To do:
Exact repetition is required: output every record in full.

Input material:

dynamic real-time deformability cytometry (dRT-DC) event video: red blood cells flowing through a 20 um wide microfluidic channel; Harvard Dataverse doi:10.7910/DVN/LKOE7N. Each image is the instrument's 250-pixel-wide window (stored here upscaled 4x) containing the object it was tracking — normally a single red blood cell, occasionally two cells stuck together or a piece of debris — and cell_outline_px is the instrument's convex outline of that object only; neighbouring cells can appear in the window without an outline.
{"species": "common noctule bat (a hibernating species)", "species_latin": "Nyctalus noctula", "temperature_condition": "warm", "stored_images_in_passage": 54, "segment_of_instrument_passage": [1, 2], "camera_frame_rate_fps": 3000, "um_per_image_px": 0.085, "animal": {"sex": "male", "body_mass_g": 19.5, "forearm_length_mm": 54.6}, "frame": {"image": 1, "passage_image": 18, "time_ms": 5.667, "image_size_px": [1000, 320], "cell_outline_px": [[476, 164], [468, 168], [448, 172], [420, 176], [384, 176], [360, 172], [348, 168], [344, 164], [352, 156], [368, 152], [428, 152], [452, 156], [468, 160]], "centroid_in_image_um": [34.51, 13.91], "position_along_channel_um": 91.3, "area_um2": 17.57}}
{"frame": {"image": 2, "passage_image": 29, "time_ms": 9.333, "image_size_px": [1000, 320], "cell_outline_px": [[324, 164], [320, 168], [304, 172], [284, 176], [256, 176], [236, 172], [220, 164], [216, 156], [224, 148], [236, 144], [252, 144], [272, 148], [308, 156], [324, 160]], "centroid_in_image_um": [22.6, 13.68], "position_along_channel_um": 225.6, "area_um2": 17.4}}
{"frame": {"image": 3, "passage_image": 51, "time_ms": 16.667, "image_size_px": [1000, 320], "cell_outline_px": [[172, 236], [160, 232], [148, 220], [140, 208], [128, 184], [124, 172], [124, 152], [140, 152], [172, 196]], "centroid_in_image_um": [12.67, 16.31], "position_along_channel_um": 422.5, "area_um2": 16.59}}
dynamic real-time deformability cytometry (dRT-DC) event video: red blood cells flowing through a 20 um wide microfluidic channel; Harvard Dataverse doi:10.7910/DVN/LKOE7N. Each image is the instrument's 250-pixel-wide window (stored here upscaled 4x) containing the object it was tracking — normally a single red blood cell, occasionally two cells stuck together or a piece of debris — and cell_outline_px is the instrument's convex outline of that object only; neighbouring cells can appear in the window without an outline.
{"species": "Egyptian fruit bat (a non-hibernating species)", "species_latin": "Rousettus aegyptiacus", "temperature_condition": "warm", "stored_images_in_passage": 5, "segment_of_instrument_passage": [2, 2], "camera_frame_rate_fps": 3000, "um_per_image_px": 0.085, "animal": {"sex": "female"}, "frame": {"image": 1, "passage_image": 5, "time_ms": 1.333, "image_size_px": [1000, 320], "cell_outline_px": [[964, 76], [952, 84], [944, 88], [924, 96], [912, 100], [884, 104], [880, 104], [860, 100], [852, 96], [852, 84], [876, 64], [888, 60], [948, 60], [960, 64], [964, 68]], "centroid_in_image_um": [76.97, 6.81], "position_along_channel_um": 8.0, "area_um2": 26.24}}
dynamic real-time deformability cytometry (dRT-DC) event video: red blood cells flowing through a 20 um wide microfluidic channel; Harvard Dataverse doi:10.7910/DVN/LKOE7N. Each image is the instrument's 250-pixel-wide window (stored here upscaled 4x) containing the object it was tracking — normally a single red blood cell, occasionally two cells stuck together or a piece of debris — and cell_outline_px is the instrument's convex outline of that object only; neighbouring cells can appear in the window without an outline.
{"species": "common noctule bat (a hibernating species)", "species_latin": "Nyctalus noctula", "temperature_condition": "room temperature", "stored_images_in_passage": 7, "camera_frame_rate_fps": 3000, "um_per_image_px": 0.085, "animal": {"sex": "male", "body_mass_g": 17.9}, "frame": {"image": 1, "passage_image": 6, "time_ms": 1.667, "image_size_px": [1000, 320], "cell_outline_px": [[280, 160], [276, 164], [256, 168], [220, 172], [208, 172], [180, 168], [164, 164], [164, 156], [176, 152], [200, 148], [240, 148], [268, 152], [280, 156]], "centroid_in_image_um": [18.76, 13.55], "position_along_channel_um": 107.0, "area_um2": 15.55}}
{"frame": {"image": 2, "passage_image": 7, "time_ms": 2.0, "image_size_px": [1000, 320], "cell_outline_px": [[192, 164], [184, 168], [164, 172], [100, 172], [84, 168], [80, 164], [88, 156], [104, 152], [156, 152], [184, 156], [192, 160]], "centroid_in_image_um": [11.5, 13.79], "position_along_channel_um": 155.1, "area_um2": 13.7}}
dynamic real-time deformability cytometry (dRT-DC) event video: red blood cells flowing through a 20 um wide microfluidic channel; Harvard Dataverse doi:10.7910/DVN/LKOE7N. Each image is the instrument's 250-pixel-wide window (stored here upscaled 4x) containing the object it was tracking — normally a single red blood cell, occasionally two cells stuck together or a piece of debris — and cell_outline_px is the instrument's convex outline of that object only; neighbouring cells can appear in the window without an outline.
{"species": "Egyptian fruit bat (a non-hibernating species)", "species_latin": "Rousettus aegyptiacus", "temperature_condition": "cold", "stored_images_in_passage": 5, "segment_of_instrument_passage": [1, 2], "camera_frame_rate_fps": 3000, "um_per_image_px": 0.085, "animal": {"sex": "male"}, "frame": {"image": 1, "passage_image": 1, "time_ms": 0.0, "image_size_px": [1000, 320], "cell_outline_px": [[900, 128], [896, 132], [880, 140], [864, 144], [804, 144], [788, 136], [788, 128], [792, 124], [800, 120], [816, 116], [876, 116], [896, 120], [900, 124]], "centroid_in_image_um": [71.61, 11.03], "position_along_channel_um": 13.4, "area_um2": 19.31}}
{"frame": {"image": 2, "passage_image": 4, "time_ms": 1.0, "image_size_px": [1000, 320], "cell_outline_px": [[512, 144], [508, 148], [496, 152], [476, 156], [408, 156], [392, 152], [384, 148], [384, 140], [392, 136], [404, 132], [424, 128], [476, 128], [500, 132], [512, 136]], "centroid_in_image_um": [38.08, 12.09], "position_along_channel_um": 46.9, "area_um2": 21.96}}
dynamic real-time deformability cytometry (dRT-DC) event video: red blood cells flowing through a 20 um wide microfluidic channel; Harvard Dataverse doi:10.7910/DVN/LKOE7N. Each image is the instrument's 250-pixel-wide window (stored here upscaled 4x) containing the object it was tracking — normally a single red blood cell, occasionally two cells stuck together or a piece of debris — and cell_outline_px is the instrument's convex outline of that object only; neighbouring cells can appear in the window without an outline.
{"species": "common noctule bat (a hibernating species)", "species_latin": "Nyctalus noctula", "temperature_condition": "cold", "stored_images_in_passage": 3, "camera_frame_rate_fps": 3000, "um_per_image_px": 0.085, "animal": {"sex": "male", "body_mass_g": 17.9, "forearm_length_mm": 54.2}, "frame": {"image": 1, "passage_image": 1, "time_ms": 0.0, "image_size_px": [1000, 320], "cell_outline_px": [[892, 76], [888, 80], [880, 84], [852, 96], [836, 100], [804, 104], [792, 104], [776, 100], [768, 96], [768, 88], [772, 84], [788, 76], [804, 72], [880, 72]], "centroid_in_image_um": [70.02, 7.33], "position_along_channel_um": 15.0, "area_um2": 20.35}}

Completed task:
dynamic real-time deformability cytometry (dRT-DC) event video: red blood cells flowing through a 20 um wide microfluidic channel; Harvard Dataverse doi:10.7910/DVN/LKOE7N. Each image is the instrument's 250-pixel-wide window (stored here upscaled 4x) containing the object it was tracking — normally a single red blood cell, occasionally two cells stuck together or a piece of debris — and cell_outline_px is the instrument's convex outline of that object only; neighbouring cells can appear in the window without an outline.
{"species": "common noctule bat (a hibernating species)", "species_latin": "Nyctalus noctula", "temperature_condition": "warm", "stored_images_in_passage": 54, "segment_of_instrument_passage": [1, 2], "camera_frame_rate_fps": 3000, "um_per_image_px": 0.085, "animal": {"sex": "male", "body_mass_g": 19.5, "forearm_length_mm": 54.6}, "frame": {"image": 1, "passage_image": 18, "time_ms": 5.667, "image_size_px": [1000, 320], "cell_outline_px": [[476, 164], [468, 168], [448, 172], [420, 176], [384, 176], [360, 172], [348, 168], [344, 164], [352, 156], [368, 152], [428, 152], [452, 156], [468, 160]], "centroid_in_image_um": [34.51, 13.91], "position_along_channel_um": 91.3, "area_um2": 17.57}}
{"frame": {"image": 2, "passage_image": 29, "time_ms": 9.333, "image_size_px": [1000, 320], "cell_outline_px": [[324, 164], [320, 168], [304, 172], [284, 176], [256, 176], [236, 172], [220, 164], [216, 156], [224, 148], [236, 144], [252, 144], [272, 148], [308, 156], [324, 160]], "centroid_in_image_um": [22.6, 13.68], "position_along_channel_um": 225.6, "area_um2": 17.4}}
{"frame": {"image": 3, "passage_image": 51, "time_ms": 16.667, "image_size_px": [1000, 320], "cell_outline_px": [[172, 236], [160, 232], [148, 220], [140, 208], [128, 184], [124, 172], [124, 152], [140, 152], [172, 196]], "centroid_in_image_um": [12.67, 16.31], "position_along_channel_um": 422.5, "area_um2": 16.59}}
dynamic real-time deformability cytometry (dRT-DC) event video: red blood cells flowing through a 20 um wide microfluidic channel; Harvard Dataverse doi:10.7910/DVN/LKOE7N. Each image is the instrument's 250-pixel-wide window (stored here upscaled 4x) containing the object it was tracking — normally a single red blood cell, occasionally two cells stuck together or a piece of debris — and cell_outline_px is the instrument's convex outline of that object only; neighbouring cells can appear in the window without an outline.
{"species": "Egyptian fruit bat (a non-hibernating species)", "species_latin": "Rousettus aegyptiacus", "temperature_condition": "warm", "stored_images_in_passage": 5, "segment_of_instrument_passage": [2, 2], "camera_frame_rate_fps": 3000, "um_per_image_px": 0.085, "animal": {"sex": "female"}, "frame": {"image": 1, "passage_image": 5, "time_ms": 1.333, "image_size_px": [1000, 320], "cell_outline_px": [[964, 76], [952, 84], [944, 88], [924, 96], [912, 100], [884, 104], [880, 104], [860, 100], [852, 96], [852, 84], [876, 64], [888, 60], [948, 60], [960, 64], [964, 68]], "centroid_in_image_um": [76.97, 6.81], "position_along_channel_um": 8.0, "area_um2": 26.24}}
dynamic real-time deformability cytometry (dRT-DC) event video: red blood cells flowing through a 20 um wide microfluidic channel; Harvard Dataverse doi:10.7910/DVN/LKOE7N. Each image is the instrument's 250-pixel-wide window (stored here upscaled 4x) containing the object it was tracking — normally a single red blood cell, occasionally two cells stuck together or a piece of debris — and cell_outline_px is the instrument's convex outline of that object only; neighbouring cells can appear in the window without an outline.
{"species": "common noctule bat (a hibernating species)", "species_latin": "Nyctalus noctula", "temperature_condition": "room temperature", "stored_images_in_passage": 7, "camera_frame_rate_fps": 3000, "um_per_image_px": 0.085, "animal": {"sex": "male", "body_mass_g": 17.9}, "frame": {"image": 1, "passage_image": 6, "time_ms": 1.667, "image_size_px": [1000, 320], "cell_outline_px": [[280, 160], [276, 164], [256, 168], [220, 172], [208, 172], [180, 168], [164, 164], [164, 156], [176, 152], [200, 148], [240, 148], [268, 152], [280, 156]], "centroid_in_image_um": [18.76, 13.55], "position_along_channel_um": 107.0, "area_um2": 15.55}}
{"frame": {"image": 2, "passage_image": 7, "time_ms": 2.0, "image_size_px": [1000, 320], "cell_outline_px": [[192, 164], [184, 168], [164, 172], [100, 172], [84, 168], [80, 164], [88, 156], [104, 152], [156, 152], [184, 156], [192, 160]], "centroid_in_image_um": [11.5, 13.79], "position_along_channel_um": 155.1, "area_um2": 13.7}}
dynamic real-time deformability cytometry (dRT-DC) event video: red blood cells flowing through a 20 um wide microfluidic channel; Harvard Dataverse doi:10.7910/DVN/LKOE7N. Each image is the instrument's 250-pixel-wide window (stored here upscaled 4x) containing the object it was tracking — normally a single red blood cell, occasionally two cells stuck together or a piece of debris — and cell_outline_px is the instrument's convex outline of that object only; neighbouring cells can appear in the window without an outline.
{"species": "Egyptian fruit bat (a non-hibernating species)", "species_latin": "Rousettus aegyptiacus", "temperature_condition": "cold", "stored_images_in_passage": 5, "segment_of_instrument_passage": [1, 2], "camera_frame_rate_fps": 3000, "um_per_image_px": 0.085, "animal": {"sex": "male"}, "frame": {"image": 1, "passage_image": 1, "time_ms": 0.0, "image_size_px": [1000, 320], "cell_outline_px": [[900, 128], [896, 132], [880, 140], [864, 144], [804, 144], [788, 136], [788, 128], [792, 124], [800, 120], [816, 116], [876, 116], [896, 120], [900, 124]], "centroid_in_image_um": [71.61, 11.03], "position_along_channel_um": 13.4, "area_um2": 19.31}}
{"frame": {"image": 2, "passage_image": 4, "time_ms": 1.0, "image_size_px": [1000, 320], "cell_outline_px": [[512, 144], [508, 148], [496, 152], [476, 156], [408, 156], [392, 152], [384, 148], [384, 140], [392, 136], [404, 132], [424, 128], [476, 128], [500, 132], [512, 136]], "centroid_in_image_um": [38.08, 12.09], "position_along_channel_um": 46.9, "area_um2": 21.96}}
dynamic real-time deformability cytometry (dRT-DC) event video: red blood cells flowing through a 20 um wide microfluidic channel; Harvard Dataverse doi:10.7910/DVN/LKOE7N. Each image is the instrument's 250-pixel-wide window (stored here upscaled 4x) containing the object it was tracking — normally a single red blood cell, occasionally two cells stuck together or a piece of debris — and cell_outline_px is the instrument's convex outline of that object only; neighbouring cells can appear in the window without an outline.
{"species": "common noctule bat (a hibernating species)", "species_latin": "Nyctalus noctula", "temperature_condition": "cold", "stored_images_in_passage": 3, "camera_frame_rate_fps": 3000, "um_per_image_px": 0.085, "animal": {"sex": "male", "body_mass_g": 17.9, "forearm_length_mm": 54.2}, "frame": {"image": 1, "passage_image": 1, "time_ms": 0.0, "image_size_px": [1000, 320], "cell_outline_px": [[892, 76], [888, 80], [880, 84], [852, 96], [836, 100], [804, 104], [792, 104], [776, 100], [768, 96], [768, 88], [772, 84], [788, 76], [804, 72], [880, 72]], "centroid_in_image_um": [70.02, 7.33], "position_along_channel_um": 15.0, "area_um2": 20.35}}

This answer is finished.